CONSIGNE 1 »
Pourriez-vous modifier le passage de la critique de « L’impossible retour » allant de « L’impossible retour – » à « alors guide touristique. », en y remplaçant « photographe » par « journaliste » ?

EXTRAIT CHOISI »
※ ※ ※

L’impossible retour – Amélie Nothomb
Dans son dernier livre publié aux Editions Albin Michel, Amélie NOTHOMB nous relate son voyage retour au Japon en mai 2023, lorsqu’elle accompagne une amie photographe. Elle qui a quitté à plusieurs reprises son pays d’enfance et de jeunesse et vécu « un arrachement traumatique » devient alors guide touristique.
Nous la suivons d’abord jusqu’à Kyoto, la ville aux mille temples, puis dans Tokyo, la gigantesque, où elle nous conduit dans des lieux de gastronomie et de beuverie parfois improbables. À cette occasion, elle découvrira avec un mélange d’étonnement, de crainte, de plaisirs ou d’émotions, les liens qui unissent sa mémoire et ce pays où elle est née et qu’elle chérit tant, mais que l’étrangère qu’elle est devenue a parfois du mal à se réapproprier lorsqu’elle y voyage. En inconditionnelle d’Amélie Nothomb depuis ses débuts, j’ai évidemment apprécié la lecture de ce livre. Je n’y ai cependant pas retrouvé tout l’enthousiasme ressenti à la découverte de son avant-dernier opus Psychopompe en 2023, dont j’avais aimé la profondeur et l’intimité.
Certes, il y a également ici de grands moments d’émotion : lorsqu’elle se remémore ses retours précédents au Pays du Soleil Levant, que ce soit sur les lieux de son enfance pour les retrouvailles avec sa Nounou (Avez-vous vu ce magnifique reportage de 2013 « Une vie entre deux eaux » ?), ou lorsqu’elle nous exprime sa nostalgie en revivant le retour au pays avec son père en 1989, ou encore quand elle ressent l’illumination et la transe zen du Kensho devant le Mont Fuji et l’hypnotique attirance visuelle pour une robe en soie vert jade dans un parc de Tokyo, autant d’expériences difficiles à concevoir pour les pauvres occidentaux non initiés que nous sommes.

※ ※ ※

CONSIGNE 2 »
Pouvez-vous relever chaque ligne des entrées qui contient la chaîne « readval » ?

ENTRÉES »

※ ※ ※

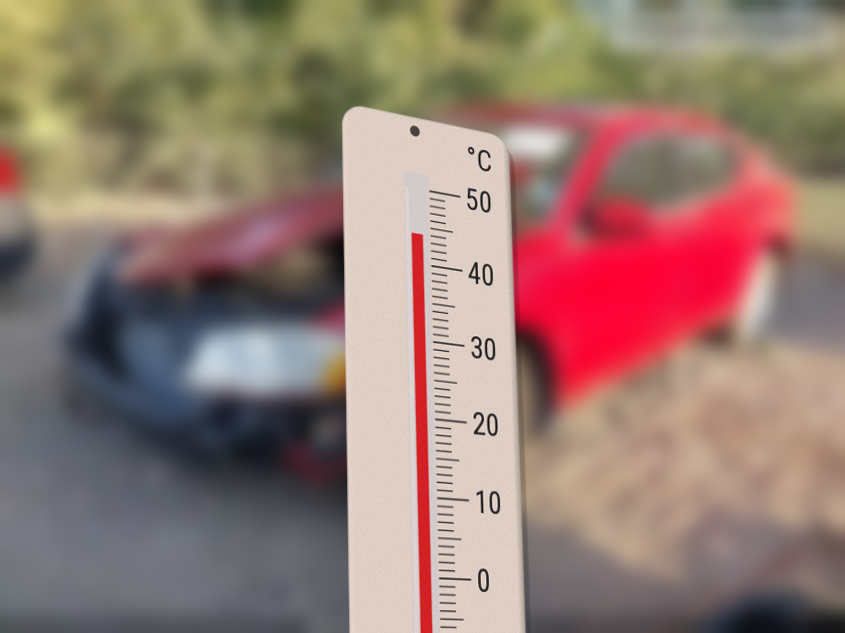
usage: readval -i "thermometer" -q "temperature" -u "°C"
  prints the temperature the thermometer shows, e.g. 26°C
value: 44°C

※ ※ ※

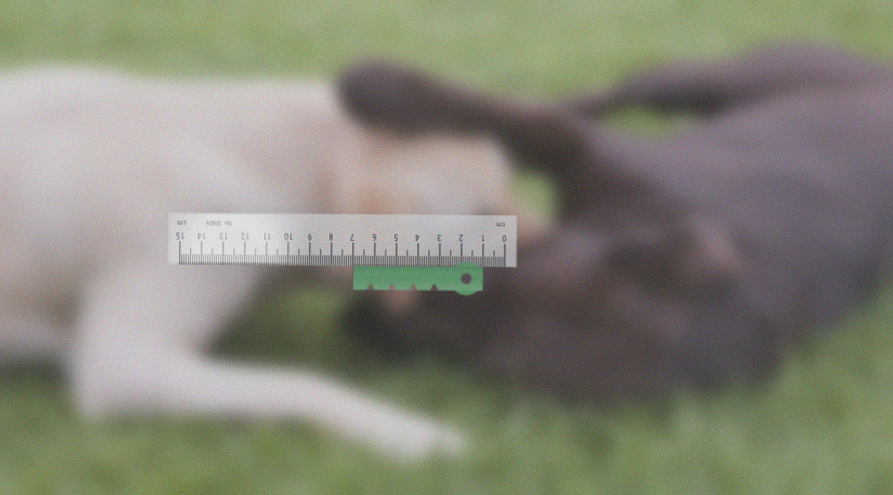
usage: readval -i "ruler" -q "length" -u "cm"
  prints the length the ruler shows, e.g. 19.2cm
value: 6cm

※ ※ ※

RÉPONSE ATTENDUE 1 »
L’impossible retour – Amélie Nothomb
Dans son dernier livre publié aux Editions Albin Michel, Amélie NOTHOMB nous relate son voyage retour au Japon en mai 2023, lorsqu’elle accompagne une amie journaliste. Elle qui a quitté à plusieurs reprises son pays d’enfance et de jeunesse et vécu « un arrachement traumatique » devient alors guide touristique.

RÉPONSE ATTENDUE 2 »
usage: readval -i "thermometer" -q "temperature" -u "°C"
usage: readval -i "ruler" -q "length" -u "cm"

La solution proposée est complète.